Output the listing, from its first line up to and including the line that contains "For additional taxa, see the", as a Markdown table with the columns Row and Line, one numbered row per line and blank lines left out.

[Start of Attachment]

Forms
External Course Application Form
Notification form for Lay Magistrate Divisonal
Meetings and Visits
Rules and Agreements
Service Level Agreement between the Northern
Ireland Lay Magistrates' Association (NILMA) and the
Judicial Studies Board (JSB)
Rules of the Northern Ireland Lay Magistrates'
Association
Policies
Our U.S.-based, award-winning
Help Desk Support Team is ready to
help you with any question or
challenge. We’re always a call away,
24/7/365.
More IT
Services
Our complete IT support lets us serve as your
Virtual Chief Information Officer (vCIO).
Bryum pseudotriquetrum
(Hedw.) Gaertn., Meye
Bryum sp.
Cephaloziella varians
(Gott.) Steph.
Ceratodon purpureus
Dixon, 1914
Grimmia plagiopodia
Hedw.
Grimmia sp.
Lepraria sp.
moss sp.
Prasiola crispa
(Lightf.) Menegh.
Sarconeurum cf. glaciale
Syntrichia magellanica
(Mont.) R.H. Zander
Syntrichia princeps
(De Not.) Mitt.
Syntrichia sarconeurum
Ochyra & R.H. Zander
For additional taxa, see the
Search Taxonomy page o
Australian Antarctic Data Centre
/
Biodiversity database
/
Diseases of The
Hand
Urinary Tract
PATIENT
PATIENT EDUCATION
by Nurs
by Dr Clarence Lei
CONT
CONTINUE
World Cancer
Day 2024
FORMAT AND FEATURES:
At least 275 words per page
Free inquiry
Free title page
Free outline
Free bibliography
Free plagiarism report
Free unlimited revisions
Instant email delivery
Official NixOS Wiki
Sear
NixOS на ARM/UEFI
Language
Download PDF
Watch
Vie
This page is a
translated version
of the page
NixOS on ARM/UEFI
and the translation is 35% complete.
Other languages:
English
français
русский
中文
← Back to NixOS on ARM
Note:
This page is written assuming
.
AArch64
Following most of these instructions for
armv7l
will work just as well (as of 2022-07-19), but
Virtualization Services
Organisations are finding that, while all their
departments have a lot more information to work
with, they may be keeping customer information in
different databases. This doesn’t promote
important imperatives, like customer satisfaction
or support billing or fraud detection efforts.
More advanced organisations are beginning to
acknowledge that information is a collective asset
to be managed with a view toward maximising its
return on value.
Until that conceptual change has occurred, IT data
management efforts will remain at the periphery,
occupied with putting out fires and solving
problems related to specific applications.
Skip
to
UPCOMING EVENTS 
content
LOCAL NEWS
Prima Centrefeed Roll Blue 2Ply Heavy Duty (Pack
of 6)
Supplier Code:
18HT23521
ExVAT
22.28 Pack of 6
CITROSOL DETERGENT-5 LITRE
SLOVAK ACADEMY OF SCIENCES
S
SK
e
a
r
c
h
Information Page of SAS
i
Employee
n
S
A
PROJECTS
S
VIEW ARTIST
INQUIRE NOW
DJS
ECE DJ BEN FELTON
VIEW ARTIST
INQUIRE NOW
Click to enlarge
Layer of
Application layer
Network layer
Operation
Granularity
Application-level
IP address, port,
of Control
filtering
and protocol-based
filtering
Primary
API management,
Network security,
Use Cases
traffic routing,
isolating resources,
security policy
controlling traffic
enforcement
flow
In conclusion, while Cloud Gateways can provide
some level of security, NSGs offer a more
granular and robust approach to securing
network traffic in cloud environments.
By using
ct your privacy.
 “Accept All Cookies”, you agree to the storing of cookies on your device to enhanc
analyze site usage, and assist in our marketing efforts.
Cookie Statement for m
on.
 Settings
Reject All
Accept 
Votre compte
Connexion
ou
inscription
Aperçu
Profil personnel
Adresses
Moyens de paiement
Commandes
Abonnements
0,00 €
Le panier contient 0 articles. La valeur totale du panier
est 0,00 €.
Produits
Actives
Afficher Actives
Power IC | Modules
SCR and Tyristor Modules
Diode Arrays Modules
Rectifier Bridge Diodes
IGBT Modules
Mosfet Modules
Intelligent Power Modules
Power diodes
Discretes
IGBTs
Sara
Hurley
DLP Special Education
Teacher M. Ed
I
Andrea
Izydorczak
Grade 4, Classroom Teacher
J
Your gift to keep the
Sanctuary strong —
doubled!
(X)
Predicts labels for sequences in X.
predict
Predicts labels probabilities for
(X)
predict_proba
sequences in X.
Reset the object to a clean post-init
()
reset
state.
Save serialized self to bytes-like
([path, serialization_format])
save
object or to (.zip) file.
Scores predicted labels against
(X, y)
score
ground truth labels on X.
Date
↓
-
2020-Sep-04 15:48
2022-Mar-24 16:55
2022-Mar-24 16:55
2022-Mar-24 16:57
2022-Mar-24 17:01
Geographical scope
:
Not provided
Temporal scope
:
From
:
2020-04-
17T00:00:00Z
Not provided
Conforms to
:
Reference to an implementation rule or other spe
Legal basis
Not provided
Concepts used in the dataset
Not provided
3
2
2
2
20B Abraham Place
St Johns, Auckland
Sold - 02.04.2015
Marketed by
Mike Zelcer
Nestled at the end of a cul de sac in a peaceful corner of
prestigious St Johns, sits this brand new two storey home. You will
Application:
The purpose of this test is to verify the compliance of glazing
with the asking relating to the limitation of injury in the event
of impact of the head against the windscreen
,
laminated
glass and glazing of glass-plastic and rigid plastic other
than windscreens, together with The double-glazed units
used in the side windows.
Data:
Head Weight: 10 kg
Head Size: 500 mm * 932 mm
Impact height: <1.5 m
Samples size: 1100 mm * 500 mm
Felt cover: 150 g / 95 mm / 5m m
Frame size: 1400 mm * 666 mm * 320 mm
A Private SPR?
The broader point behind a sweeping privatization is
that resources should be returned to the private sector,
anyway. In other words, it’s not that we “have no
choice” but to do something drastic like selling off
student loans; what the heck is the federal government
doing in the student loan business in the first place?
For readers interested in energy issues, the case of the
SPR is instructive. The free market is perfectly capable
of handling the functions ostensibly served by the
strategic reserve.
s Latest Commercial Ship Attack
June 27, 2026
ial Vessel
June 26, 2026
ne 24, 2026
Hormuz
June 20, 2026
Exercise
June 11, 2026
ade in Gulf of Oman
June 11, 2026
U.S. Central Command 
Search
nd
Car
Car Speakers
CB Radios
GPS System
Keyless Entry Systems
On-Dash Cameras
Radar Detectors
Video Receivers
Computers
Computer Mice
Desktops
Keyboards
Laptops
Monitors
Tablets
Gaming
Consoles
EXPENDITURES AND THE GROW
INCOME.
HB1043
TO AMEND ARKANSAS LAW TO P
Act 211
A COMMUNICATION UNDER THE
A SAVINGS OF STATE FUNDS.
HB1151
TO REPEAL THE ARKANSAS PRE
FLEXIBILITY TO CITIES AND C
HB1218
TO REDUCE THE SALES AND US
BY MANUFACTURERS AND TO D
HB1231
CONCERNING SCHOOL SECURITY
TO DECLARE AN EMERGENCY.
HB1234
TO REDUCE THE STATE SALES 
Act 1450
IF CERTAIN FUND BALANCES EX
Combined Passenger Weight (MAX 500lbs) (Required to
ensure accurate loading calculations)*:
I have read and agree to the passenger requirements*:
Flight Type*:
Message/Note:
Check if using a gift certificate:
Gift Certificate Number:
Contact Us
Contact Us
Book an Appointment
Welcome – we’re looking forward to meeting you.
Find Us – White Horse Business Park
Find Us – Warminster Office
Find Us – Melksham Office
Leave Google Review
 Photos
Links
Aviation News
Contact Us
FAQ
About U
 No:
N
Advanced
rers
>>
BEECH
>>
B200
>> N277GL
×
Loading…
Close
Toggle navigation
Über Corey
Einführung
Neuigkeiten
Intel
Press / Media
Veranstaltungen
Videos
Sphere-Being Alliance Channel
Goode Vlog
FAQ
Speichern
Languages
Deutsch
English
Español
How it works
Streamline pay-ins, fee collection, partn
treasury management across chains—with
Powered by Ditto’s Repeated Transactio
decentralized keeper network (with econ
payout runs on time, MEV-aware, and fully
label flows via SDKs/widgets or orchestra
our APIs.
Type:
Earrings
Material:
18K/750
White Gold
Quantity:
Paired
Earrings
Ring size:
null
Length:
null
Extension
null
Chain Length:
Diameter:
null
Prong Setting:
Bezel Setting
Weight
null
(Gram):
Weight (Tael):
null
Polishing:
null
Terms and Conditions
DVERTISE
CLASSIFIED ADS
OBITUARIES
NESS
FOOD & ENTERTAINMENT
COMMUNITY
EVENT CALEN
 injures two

[End of Attachment]

### Written response
| Row | Line |
|---|---|
| 1 | Forms |
| 2 | External Course Application Form |
| 3 | Notification form for Lay Magistrate Divisonal |
| 4 | Meetings and Visits |
| 5 | Rules and Agreements |
| 6 | Service Level Agreement between the Northern |
| 7 | Ireland Lay Magistrates' Association (NILMA) and the |
| 8 | Judicial Studies Board (JSB) |
| 9 | Rules of the Northern Ireland Lay Magistrates' |
| 10 | Association |
| 11 | Policies |
| 12 | Our U.S.-based, award-winning |
| 13 | Help Desk Support Team is ready to |
| 14 | help you with any question or |
| 15 | challenge. We’re always a call away, |
| 16 | 24/7/365. |
| 17 | More IT |
| 18 | Services |
| 19 | Our complete IT support lets us serve as your |
| 20 | Virtual Chief Information Officer (vCIO). |
| 21 | Bryum pseudotriquetrum |
| 22 | (Hedw.) Gaertn., Meye |
| 23 | Bryum sp. |
| 24 | Cephaloziella varians |
| 25 | (Gott.) Steph. |
| 26 | Ceratodon purpureus |
| 27 | Dixon, 1914 |
| 28 | Grimmia plagiopodia |
| 29 | Hedw. |
| 30 | Grimmia sp. |
| 31 | Lepraria sp. |
| 32 | moss sp. |
| 33 | Prasiola crispa |
| 34 | (Lightf.) Menegh. |
| 35 | Sarconeurum cf. glaciale |
| 36 | Syntrichia magellanica |
| 37 | (Mont.) R.H. Zander |
| 38 | Syntrichia princeps |
| 39 | (De Not.) Mitt. |
| 40 | Syntrichia sarconeurum |
| 41 | Ochyra & R.H. Zander |
| 42 | For additional taxa, see the |